The court ordered a retrial for the defendants over the attack, which killed 13 policemen near Cairo on August 14, 2013, the day police shot dead hundreds of Islamist demonstrators in the capital.
The initial ruling in February 2015 came amid a series of death sentences in mass trials that were criticized internationally, as the government cracked down on supporters of ousted Islamist president Mohamed Morsi.
The court had also sentenced 37 people to death in absentia, but they would have to hand themselves in for a retrial.
The grounds for the appeals court ruling were not immediately available, but the court has overturned hundreds of death sentences over the past year, to the relief of rights advocates and frustration of some in the government who have urged fast track executions.
Seven people have been executed for political violence since Morsi's ouster, including six who were convicted of belonging to an Islamist militant group.

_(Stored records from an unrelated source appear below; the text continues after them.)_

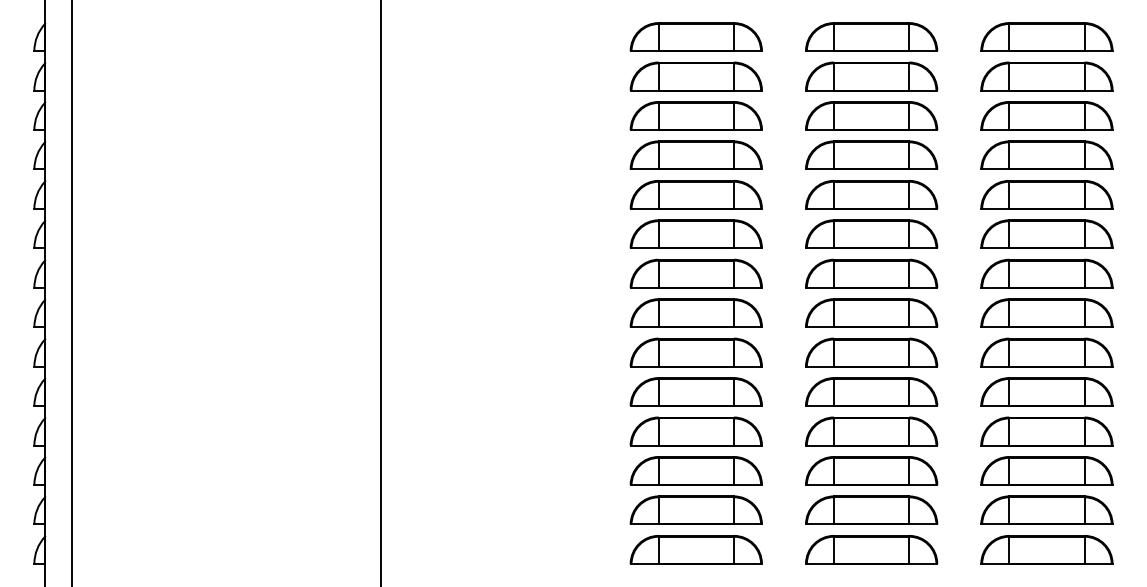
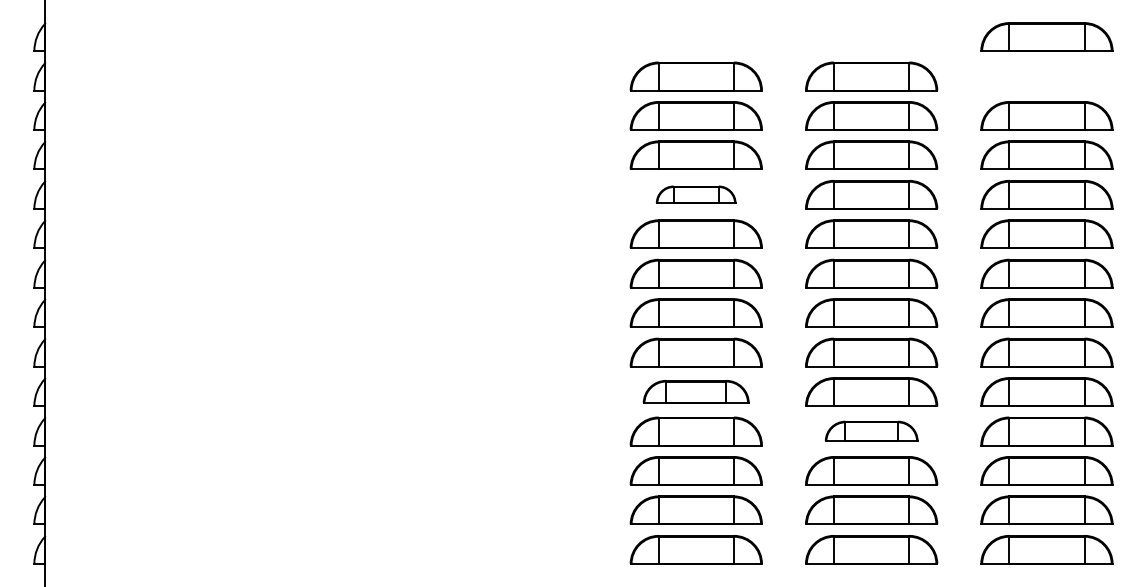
part at (695, 36): present -> none
part at (871, 36): present -> none
part at (1046, 76): present -> none
part at (695, 194) size: 134x30 px -> 82x19 px
line at (71, 292): present -> none
line at (380, 292): present -> none
part at (695, 391) size: 134x30 px -> 108x24 px
part at (871, 431) size: 134x31 px -> 95x22 px
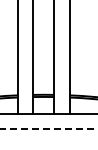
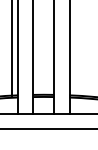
line at (11, 48): none -> present
line at (48, 128): dashed -> solid
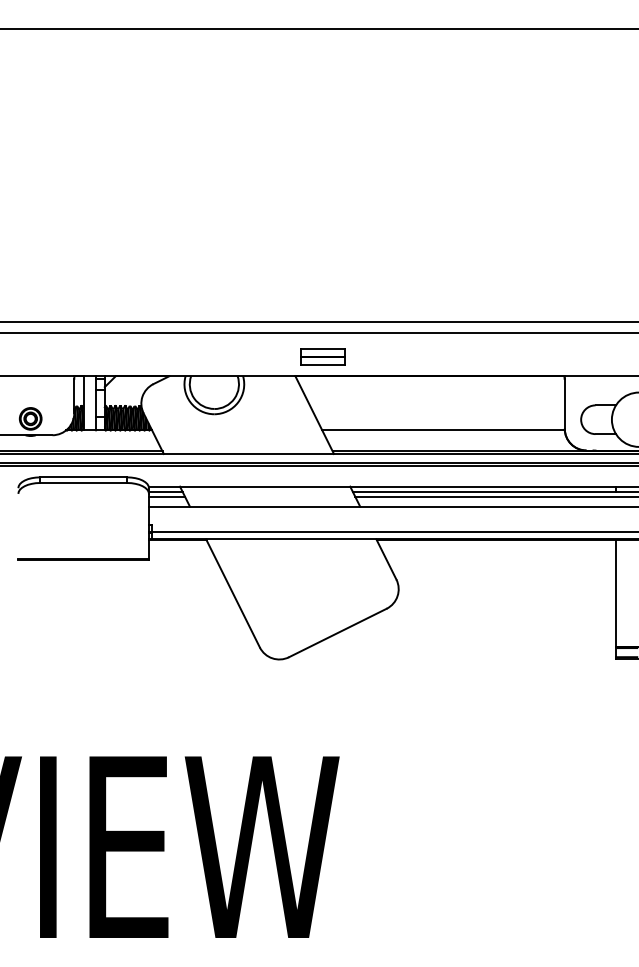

The military overthrow of Morsi, the country's first freely elected president, ushered in the worst domestic bloodshed in the country's modern history.
Morsi ruled for only a year, deeply dividing the country, and his removal was met with escalating protests by Islamists that police dispersed with live ammunition.
On August 14, 2013, less than two months after his overthrow, police broke up two protest camps in Cairo, killing about 700 protesters.
Morsi's supporters around the country attacked police stations, killing dozens of officers, and torched the churches of Coptic Christians.
Morsi himself is facing several trials and has already been sentenced to death in one case.
Several leaders of his Islamist Muslim Brotherhood movement, including its chief Mohamed Badie, have been sentenced to either death or lengthy jail terms.
The movement has been blacklisted as a "terrorist organisation" and its assets confiscated.
The police crackdown that initially targeted Morsi supporters was later widened to include secularist and leftist leaders and activists.